Windhoek Declaration
Windhoek Declaration

On the 30th anniversary of the Windhoek Declaration, the historic connection made

between the freedom to seek, impart and receive information and the public good

remains as relevant as it was at the time of its signing. The theme of “Windhoek

2021: Promoting Information as a Public Good” serves as a call to renew the global

commitment to freedom of expression, press freedom, and freedom of information,

while acknowledging the new economic challenges faced by the media sector, the

gatekeeping role of internet companies and their need for greater transparency,

as well as the strong need for Media and Information Literacy capacities to be

strengthened worldwide.

Promoting information as a public good is necessary to ‘build back better in the

post-COVID world. It is a value that strongly supports the UN Sustainable

Development aspiration to advance “public access to information and fundamental

freedoms” (SDG 16.10). And it constitutes the new normative context to highlight

free, pluralistic, and independent journalism as a springboard for progress.


Global Scenario

  • Journalism, the main vaccine against disinformation, is completely or partly blocked in 73% of the 180 countries.

  • Only 12 of the Index’s 180 countries (7%) can claim to offer a favorable environment for journalism.

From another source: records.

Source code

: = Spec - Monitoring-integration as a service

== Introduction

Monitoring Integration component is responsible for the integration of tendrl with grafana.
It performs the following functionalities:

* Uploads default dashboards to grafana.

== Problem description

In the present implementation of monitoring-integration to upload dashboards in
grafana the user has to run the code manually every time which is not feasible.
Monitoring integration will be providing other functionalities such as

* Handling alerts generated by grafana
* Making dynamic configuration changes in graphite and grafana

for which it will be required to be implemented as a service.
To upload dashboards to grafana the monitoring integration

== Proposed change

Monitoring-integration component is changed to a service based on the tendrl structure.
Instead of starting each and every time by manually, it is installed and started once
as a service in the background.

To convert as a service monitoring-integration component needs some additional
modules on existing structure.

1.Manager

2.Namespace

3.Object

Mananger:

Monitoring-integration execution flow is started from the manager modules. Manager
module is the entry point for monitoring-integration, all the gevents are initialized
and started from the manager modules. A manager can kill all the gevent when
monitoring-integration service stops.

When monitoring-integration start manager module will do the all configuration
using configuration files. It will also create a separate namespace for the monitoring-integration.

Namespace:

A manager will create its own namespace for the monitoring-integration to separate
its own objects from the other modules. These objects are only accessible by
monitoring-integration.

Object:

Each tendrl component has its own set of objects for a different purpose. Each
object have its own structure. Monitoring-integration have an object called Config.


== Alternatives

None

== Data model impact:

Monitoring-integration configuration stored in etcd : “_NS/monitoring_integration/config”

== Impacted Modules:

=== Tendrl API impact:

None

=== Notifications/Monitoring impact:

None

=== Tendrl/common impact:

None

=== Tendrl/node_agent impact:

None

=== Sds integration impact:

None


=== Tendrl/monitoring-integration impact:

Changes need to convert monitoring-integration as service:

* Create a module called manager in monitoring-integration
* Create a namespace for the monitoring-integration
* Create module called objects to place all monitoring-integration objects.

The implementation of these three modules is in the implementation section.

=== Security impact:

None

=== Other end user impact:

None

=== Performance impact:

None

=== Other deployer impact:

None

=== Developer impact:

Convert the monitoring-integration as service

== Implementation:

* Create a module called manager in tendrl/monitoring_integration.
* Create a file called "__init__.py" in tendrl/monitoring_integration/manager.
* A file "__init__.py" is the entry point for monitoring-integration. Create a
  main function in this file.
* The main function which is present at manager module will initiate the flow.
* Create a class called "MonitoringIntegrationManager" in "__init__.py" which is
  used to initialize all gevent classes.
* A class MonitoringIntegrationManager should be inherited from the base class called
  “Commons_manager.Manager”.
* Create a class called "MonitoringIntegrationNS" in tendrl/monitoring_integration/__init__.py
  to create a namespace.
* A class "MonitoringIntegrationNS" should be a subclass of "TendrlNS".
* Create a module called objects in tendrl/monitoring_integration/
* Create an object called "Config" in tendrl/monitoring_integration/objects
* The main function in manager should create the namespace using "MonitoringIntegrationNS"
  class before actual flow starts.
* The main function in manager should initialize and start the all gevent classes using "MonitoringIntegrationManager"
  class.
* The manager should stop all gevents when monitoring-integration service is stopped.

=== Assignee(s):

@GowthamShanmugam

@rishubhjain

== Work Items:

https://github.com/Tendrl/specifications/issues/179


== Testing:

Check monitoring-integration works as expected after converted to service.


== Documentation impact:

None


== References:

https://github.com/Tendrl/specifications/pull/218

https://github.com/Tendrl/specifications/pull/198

  • The covid-19 pandemic has been used to perfection by nations to control the spread of information.

  • The Report has raised concern about the larger Asia-Pacific region as several nations in an attempt to curb freedom of the press have in place draconian laws on ‘sedition,’ ‘state secrets’ and ‘national security.

  • Norway has topped yet again for the fifth year in the row, followed by Finland and Denmark.

  • Eritrea is at the bottom meanwhile China is ranked 177 and is only above North Korea at 179 and Turkmenistan at 178.

India's Scenario

India has ranked 142nd yet again out of 180 nations in the recently unveiled World Press Freedom Index.

The index is published each year by the international journalism not-for-profit body, Reporters Without Borders (RSF).

  • India was ranked 142 in the year 2020 as well, thus showing no improvement in the environment it provides to its journalists.

  • India has fared poorly amongst its neighbours with Nepal at 106, Sri Lanka at 127, and Bhutan at 65. Pakistan is a close follower at 145th spot.

  • India is among the countries classified as “bad” for journalism and is termed as one of the most dangerous countries for journalists trying to do their jobs properly.

  • The report has blamed an environment of intimidation created by the nationalist government for any critical journalist often brandishing them as anti-state or anti-national.

  • The situation is worrying in Kashmir, where incidents of harassment of reporters by police and paramilitaries have surfaced.

Reasons Behind India’s Poor Performance:

  • Journalists are exposed to every kind of attack, including police violence against reporters, ambushes by political activists, and reprisals instigated by criminal groups or corrupt local officials.

  • The journalists have often been subjected to coordinated hate campaigns on social networks.

Conclusion

The theme for World Press Freedom Day 2021 is of urgent relevance to all countries

across the world. It recognizes the changing communications system that is impacting

our health, our human rights, democracies, and sustainable development. To

underline the importance of information within this new ecosystem, it is important to

address current issues of media viability, platform transparency, and user literacy

and capacity.

Awareness of the interdependence of these factors within the bigger picture is a step

towards an improved information ecology. Such awareness is a prelude to potential

changes in policy, regulation, self-regulation, multi-stakeholder governance,

education, and informed public participation. Information is an entitlement of each

individual, but its availability, prominence, and recognition is a common concern. This is why 3 May 2021 is a chance to affirm the importance of cherishing information

as a public good, and exploring what can be done in the production, distribution, and reception of content to strengthen journalism and to advance transparency and

empowerment while leaving no one behind.